Appeal (1) from that part of an order of the Supreme Court at Special Term (Smyk, J.), entered June 3, 1986 in Broome County, which granted petitioner’s application pursuant to CPLR 7510 to confirm an arbitrator’s award, and (2) from the judgment entered thereon.
This appeal stems from an arbitration proceeding initiated by petitioner as a consequence of disciplinary action taken by respondent against two tenured teachers, Eugene Clayton and *873Elmer Hodgkins, in 1974; the teachers were charged with using excessive physical force upon students in contravention of school policy. Petitioner’s grievance giving rise to the arbitration was in substance that just cause for the discipline administered by respondent against these teachers, i.e., their eventual discharge, was not demonstrated.
The evidence submitted by respondent at the arbitration hearings, held in 1975, with respect to both teachers was virtually identical and the arbitrator’s award, made in favor of Hodgkins, has been judicially confirmed and found to be proper in every respect (Matter of Susquehanna Val. Teachers Assn. [Board of Educ.] 75 AD2d 140, affd 52 NY2d 1034).
Due in part, however, to the fact that Clayton had commenced a separate CPLR article 78 proceeding to vindicate his rights, the arbitrator deferred final remedial action on the grievance insofar as it related to Clayton, but retained jurisdiction of it pending resolution of Clayton’s legal proceedings. When they were concluded, petitioner’s request to have the arbitrator reconvene a hearing on the Clayton matter was honored, further hearings were held in 1985 and, like Hodgkins, Clayton was ordered reinstated and awarded back pay less certain deductions. Significantly, the arbitrator found this case to be an "exact twin” of the Hodgkins case. The award at issue herein was patterned after the Hodgkins award which, as mentioned, has heretofore been approved by the courts. Petitioner’s motion to confirm the instant award was granted, prompting this appeal.

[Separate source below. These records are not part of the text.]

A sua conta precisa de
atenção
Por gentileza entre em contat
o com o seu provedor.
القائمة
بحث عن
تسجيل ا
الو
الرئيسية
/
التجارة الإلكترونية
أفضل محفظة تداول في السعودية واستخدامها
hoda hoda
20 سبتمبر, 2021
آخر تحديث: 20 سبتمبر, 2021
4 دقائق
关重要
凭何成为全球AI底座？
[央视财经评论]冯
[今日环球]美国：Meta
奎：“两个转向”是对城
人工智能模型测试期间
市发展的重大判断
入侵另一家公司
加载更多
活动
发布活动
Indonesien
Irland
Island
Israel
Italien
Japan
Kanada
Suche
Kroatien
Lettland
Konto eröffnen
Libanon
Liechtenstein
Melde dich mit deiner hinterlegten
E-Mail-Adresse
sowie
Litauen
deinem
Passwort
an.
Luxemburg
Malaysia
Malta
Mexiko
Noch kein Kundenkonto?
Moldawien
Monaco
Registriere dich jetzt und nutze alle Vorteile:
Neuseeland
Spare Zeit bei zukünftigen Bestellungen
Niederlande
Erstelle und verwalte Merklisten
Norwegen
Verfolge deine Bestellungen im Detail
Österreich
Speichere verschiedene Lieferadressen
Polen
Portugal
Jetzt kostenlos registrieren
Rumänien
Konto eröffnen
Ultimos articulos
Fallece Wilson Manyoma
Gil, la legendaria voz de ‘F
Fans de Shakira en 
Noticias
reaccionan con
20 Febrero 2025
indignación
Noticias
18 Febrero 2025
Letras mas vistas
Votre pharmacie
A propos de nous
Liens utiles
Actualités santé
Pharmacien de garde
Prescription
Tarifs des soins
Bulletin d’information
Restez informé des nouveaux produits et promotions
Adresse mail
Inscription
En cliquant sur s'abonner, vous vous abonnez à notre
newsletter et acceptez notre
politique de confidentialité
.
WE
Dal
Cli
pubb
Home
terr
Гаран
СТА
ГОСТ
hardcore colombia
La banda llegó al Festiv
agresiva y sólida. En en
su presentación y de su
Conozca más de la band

Respondent’s criticism of the award is that it is "imperfectly executed” in that certain evidentiary matters were not considered (see, CPLR 7511 [b] [iii]) and a claim, lacking sufficient substance in the record to merit comment, that the arbitrator was biased.
The thrust of respondent’s argument that the award violates CPLR 7511 (b) (iii) is that the arbitrator impermissibly denied respondent an opportunity to introduce evidence of Clayton’s use of excessive physical force on students. A reading of the record belies this contention. The arbitrator simply refused to reopen the hearings in 1985 to entertain evidence which was available to respondent in 1975 at the time of the initial hearings, but which it opted not to present. Having had the opportunity to introduce this evidence at the earlier hearings, and having declined to do so and rested, it cannot be said that the arbitrator’s denial of the motion to reopen the proceedings was an impropriety such as to render the award imperfectly executed, nor can it be equated with the prejudi*874cial misconduct adverted to in Matter of Professional Staff Congress/City Univ. v Board of Higher Educ. (39 NY2d 319, 323) and Matter of Lewis v County of Suffolk (70 AD2d 107), authorities relied upon by respondent to support its argument.
Order and judgment affirmed, without costs. Main, J. P., Weiss, Mikoll, Yesawich, Jr., and Harvey, JJ., concur.